• [Exercise brief]
Which lines of the records hold the string "Leclerc"? Report only how many of them there are.

[Records from a data collection]
---+---

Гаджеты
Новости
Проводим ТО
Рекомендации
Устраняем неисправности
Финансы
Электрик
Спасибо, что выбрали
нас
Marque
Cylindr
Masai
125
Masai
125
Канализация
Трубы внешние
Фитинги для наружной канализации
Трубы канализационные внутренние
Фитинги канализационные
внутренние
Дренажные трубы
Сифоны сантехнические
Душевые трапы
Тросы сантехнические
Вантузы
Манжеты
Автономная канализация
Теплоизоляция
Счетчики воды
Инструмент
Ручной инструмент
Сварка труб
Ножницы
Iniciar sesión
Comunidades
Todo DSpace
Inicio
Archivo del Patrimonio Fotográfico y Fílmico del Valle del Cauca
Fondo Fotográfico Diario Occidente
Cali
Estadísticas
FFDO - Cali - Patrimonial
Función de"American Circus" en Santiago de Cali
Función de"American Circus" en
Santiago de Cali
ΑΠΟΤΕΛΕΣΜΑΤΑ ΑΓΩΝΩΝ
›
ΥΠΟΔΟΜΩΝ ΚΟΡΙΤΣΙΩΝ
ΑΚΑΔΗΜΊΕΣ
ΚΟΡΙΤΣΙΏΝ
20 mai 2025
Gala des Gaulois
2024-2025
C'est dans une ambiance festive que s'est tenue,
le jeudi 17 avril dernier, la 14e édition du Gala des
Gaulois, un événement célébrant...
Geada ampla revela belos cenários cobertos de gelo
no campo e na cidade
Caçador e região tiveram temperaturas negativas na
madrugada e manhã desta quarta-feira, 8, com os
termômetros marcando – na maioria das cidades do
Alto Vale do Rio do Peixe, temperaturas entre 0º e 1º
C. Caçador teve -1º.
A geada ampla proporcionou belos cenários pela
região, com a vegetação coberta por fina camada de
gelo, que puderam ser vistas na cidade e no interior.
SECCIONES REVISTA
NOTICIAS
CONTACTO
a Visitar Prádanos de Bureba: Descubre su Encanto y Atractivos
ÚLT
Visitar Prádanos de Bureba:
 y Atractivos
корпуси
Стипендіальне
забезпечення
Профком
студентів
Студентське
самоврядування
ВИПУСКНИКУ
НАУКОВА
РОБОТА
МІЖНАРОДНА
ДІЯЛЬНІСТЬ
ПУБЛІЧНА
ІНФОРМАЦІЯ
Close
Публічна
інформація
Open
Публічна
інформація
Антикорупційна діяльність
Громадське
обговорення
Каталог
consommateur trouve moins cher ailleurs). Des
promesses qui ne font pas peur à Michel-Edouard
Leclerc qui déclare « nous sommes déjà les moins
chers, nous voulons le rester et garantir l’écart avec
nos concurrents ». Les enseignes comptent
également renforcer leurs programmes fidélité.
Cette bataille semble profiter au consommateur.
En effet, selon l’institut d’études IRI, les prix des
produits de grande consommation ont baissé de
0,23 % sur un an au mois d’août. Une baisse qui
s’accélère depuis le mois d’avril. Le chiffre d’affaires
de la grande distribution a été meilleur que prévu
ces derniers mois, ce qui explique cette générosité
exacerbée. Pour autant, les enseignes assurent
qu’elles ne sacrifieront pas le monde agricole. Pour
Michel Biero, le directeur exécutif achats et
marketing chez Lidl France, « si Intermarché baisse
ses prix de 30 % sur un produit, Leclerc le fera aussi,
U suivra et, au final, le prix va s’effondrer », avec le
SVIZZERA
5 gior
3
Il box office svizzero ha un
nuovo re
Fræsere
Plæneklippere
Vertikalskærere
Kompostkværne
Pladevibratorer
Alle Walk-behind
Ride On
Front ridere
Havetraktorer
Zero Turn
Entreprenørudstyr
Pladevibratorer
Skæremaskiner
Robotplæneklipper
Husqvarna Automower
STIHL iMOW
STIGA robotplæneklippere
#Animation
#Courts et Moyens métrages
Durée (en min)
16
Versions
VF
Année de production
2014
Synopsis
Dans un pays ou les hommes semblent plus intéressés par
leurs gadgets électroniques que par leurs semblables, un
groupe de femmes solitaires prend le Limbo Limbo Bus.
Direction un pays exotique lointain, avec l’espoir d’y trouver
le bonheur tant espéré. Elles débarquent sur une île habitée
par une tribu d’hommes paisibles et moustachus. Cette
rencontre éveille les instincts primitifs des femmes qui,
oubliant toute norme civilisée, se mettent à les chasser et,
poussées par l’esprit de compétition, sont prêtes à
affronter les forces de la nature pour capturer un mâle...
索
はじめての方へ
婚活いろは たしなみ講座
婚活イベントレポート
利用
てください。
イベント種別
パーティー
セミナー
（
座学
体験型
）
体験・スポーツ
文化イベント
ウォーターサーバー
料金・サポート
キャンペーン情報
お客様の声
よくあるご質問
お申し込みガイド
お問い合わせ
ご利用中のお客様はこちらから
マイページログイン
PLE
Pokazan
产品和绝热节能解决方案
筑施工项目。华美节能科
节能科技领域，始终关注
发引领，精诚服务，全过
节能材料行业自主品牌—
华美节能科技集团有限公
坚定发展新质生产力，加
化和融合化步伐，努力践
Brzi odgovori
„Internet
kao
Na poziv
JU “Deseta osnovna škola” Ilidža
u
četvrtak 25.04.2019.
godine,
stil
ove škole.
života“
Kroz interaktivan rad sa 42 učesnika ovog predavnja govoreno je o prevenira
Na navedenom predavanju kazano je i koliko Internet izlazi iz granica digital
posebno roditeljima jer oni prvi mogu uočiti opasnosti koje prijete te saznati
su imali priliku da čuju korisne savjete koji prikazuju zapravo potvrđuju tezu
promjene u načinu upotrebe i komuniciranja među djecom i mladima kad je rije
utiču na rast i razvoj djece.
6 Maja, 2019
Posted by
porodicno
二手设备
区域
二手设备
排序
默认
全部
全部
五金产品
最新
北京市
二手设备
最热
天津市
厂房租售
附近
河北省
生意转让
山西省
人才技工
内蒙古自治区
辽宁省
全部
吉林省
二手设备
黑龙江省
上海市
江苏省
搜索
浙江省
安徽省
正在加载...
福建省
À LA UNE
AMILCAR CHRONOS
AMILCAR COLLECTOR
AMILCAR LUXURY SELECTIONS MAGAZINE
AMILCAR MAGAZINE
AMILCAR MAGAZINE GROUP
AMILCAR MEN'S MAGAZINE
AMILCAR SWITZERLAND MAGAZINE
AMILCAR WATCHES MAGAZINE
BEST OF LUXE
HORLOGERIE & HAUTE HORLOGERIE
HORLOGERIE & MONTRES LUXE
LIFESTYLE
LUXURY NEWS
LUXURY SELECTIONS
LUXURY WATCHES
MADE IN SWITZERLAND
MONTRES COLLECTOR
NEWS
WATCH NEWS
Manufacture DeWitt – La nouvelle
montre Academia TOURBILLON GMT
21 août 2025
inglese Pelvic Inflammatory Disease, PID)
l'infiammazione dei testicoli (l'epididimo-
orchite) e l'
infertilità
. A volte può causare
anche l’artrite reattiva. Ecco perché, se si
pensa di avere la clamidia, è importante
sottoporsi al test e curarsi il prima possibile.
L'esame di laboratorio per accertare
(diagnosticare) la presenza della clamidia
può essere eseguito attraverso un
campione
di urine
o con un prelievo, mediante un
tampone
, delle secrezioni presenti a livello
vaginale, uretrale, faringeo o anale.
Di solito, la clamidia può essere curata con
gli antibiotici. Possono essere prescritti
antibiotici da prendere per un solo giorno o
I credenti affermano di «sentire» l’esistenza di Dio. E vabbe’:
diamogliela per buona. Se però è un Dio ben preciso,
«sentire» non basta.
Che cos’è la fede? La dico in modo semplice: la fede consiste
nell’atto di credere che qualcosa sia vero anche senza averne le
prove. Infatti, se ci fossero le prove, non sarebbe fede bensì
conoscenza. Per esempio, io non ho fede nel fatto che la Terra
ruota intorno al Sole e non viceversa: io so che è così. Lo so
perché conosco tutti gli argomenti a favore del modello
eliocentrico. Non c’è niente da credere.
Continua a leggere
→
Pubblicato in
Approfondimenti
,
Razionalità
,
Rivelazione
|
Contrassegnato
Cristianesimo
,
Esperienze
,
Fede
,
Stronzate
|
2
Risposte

---+---

• [Solution to the exercise]
2